The risk of side effects increases if you also use:

  • triptans (for the treatment of migraine) or selective serotonin reuptake inhibitors (SSRIs) (for the treatment of depression). If you experience confusion, agitation, fever, sweating, uncoordinated movements of the limbs or eyes, involuntary muscle contractions or diarrhea, you should call your doctor.
  • other pain relief medicines such as morphine and codeine (also cough medicines), baclofen (muscle relaxant), some blood pressure medicines or allergy medicines. You may feel drowsy or dizzy. If this occurs, see your doctor.
  • The use of Tramadol/Paracetamol Krka with sedatives such as benzodiazepines or related medicines increases the risk of drowsiness, breathing difficulties (respiratory depression), coma and may be potentially fatal. For this reason, concomitant use should only be considered when other treatment options are not possible. However, if your doctor prescribes this medicine with sedatives, you should limit the dose and duration of concomitant treatment. Inform your doctor of all sedatives you are taking and follow your doctor's dose recommendation strictly. It may be helpful to inform your friends and family about the signs and symptoms mentioned above. Inform your doctor if you experience any of these symptoms.
  • medicines that can cause seizures (attacks), such as certain antidepressants or antipsychotics. The risk of having a seizure may increase if you take this medicine at the same time. Your doctor will tell you if tramadol/paracetamol is suitable for you.
  • certain antidepressants. Tramadol/paracetamol may interact with these medicines and you may experience a serotonin syndrome (see section 4 “Possible side effects”).
  • warfarin or phenprocoumon (a medicine used to prevent blood clots). The effectiveness of these medicines may be altered, with a risk of bleeding. You should inform your doctor immediately of any prolonged or unexpected bleeding.
  • Gabapentin or pregabalin for treating epilepsy or pain due to nerve problems (neuropathic pain).
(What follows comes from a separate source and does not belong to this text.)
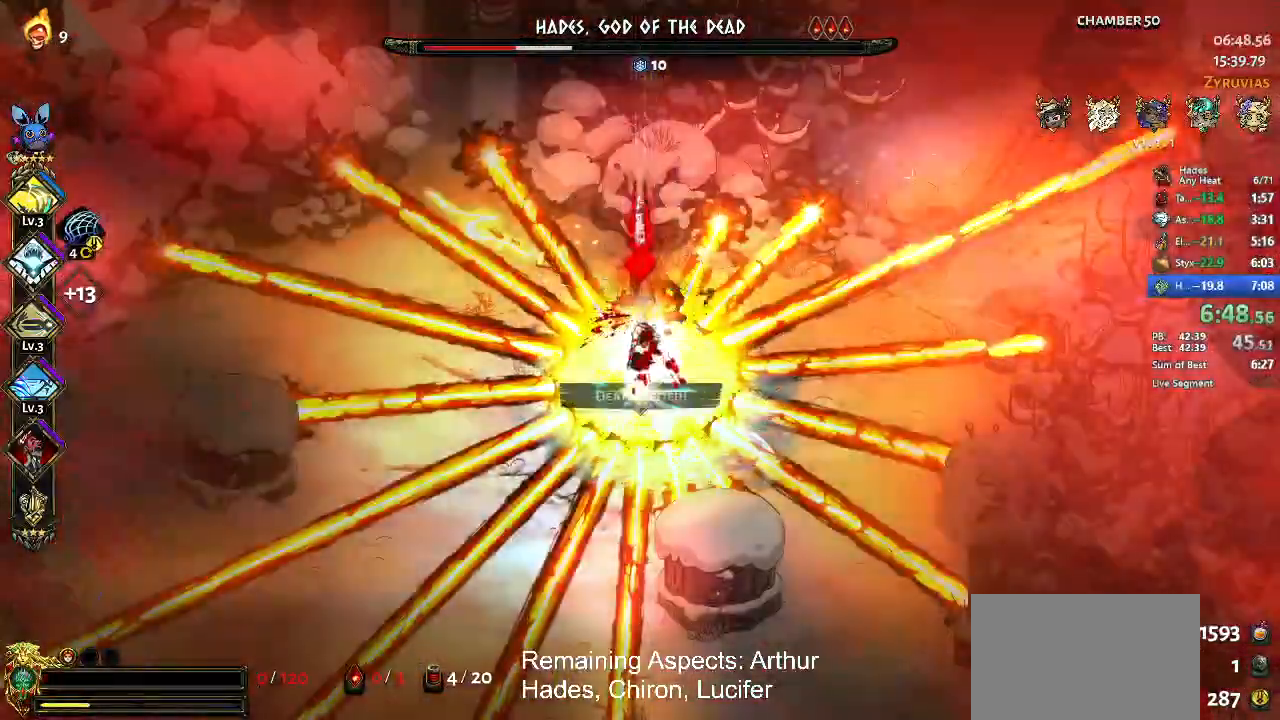
{"buttons": ["L2"], "left_stick": "down-right", "button_events": [[100, "L2", "down"], [167, "X", "up"], [267, "L2", "up"], [367, "L2", "down"]]}
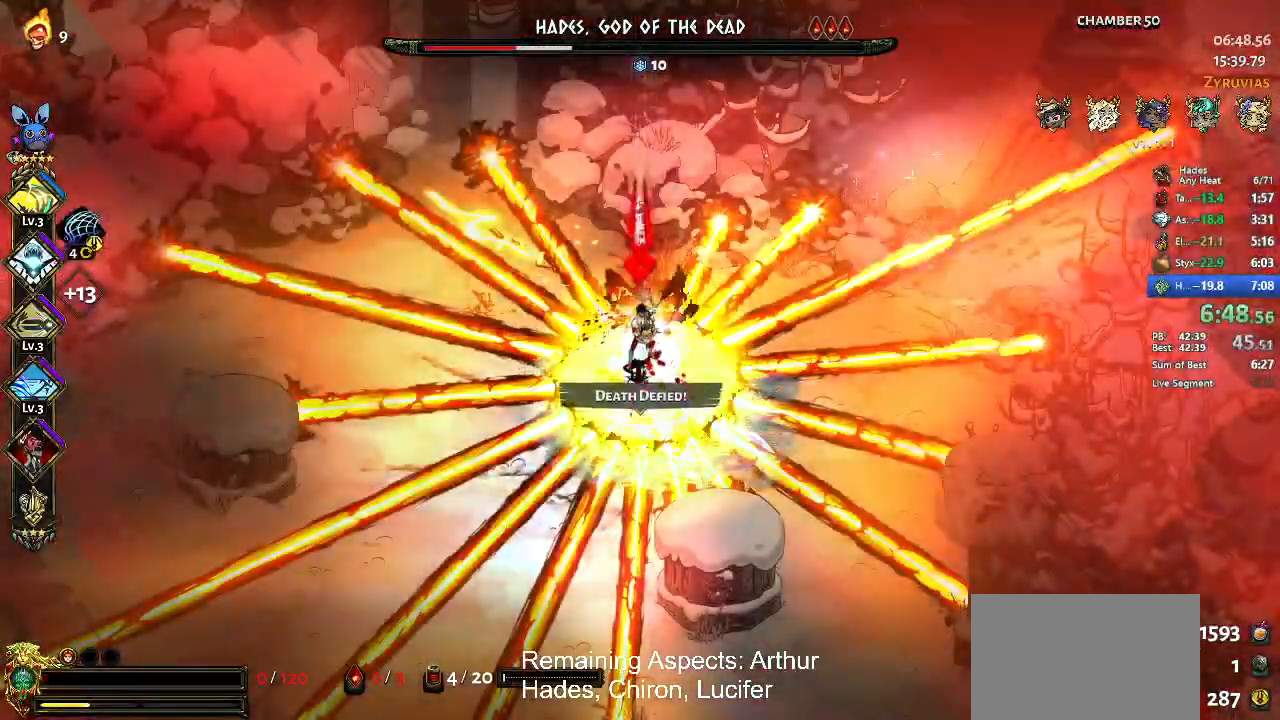
{"buttons": [], "left_stick": "center", "button_events": [[33, "L2", "up"]]}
The effectiveness of Tramadol/Paracetamol Krkamay be altered if you also use:

  • metoclopramide, domperidone or ondansetron (medicines for the treatment of nausea and vomiting),
  • colestiramine (a medicine that reduces cholesterol in the blood).

Your doctor will tell you which medicines are safe to use with tramadol/paracetamol.

Taking Tramadol/Paracetamol Krka with food and alcohol

Tramadol/paracetamol may make you feel drowsy. Alcohol may make you feel more drowsy,so it is recommended not to drink alcohol while taking this medicine.

Pregnancy, breastfeeding and fertility

If you are pregnant or breastfeeding, or think you may be pregnant or plan to become pregnant,consult your doctor or pharmacist before using this medicine.

Because this medicine contains tramadol, it is not recommended to take it during pregnancy or breastfeeding. If you become pregnant while taking tramadol/paracetamol, consult your doctor before taking the next tablet.

Breastfeeding

Tramadol is excreted in breast milk. For this reason, you should not take this medicine more than once while breastfeeding, or alternatively, if you are taking this medicine more than once, you should stop breastfeeding.

Fertility

Based on human experience, tramadol is not considered to affect female or male fertility. There are no available data on the influence of tramadol and paracetamol on fertility.

Ask your doctor or pharmacist for advice before taking any medicine.

Driving and using machines

Tramadol/paracetamol may make you feel drowsy and this may affect your ability to drive or use tools and machines safely.

Tramadol/ParacetamolKrka contains sodium

This medicine contains less than 1 mmol of sodium (23 mg) per tablet; this is essentially “sodium-free”.

3. How to take Tramadol/Paracetamol Krka

Follow exactly the administration instructions of this medication indicated by your doctor. In case of doubt, consult your doctor or pharmacist again.

Before starting treatment and regularly during it, your doctor will explain what you can expect from the use of tramadol/paracetamol, when and for how long you should take it, when you should contact your doctor and when you should interrupt it (see also section 2).

You should take tramadol/paracetamol for the shortest time possible.

This medication is not recommended for use in children under 12 years old.

The dose should be adjusted to the intensity of the pain and your individual sensitivity. Normally, the lowest dose possible that produces pain relief should be used.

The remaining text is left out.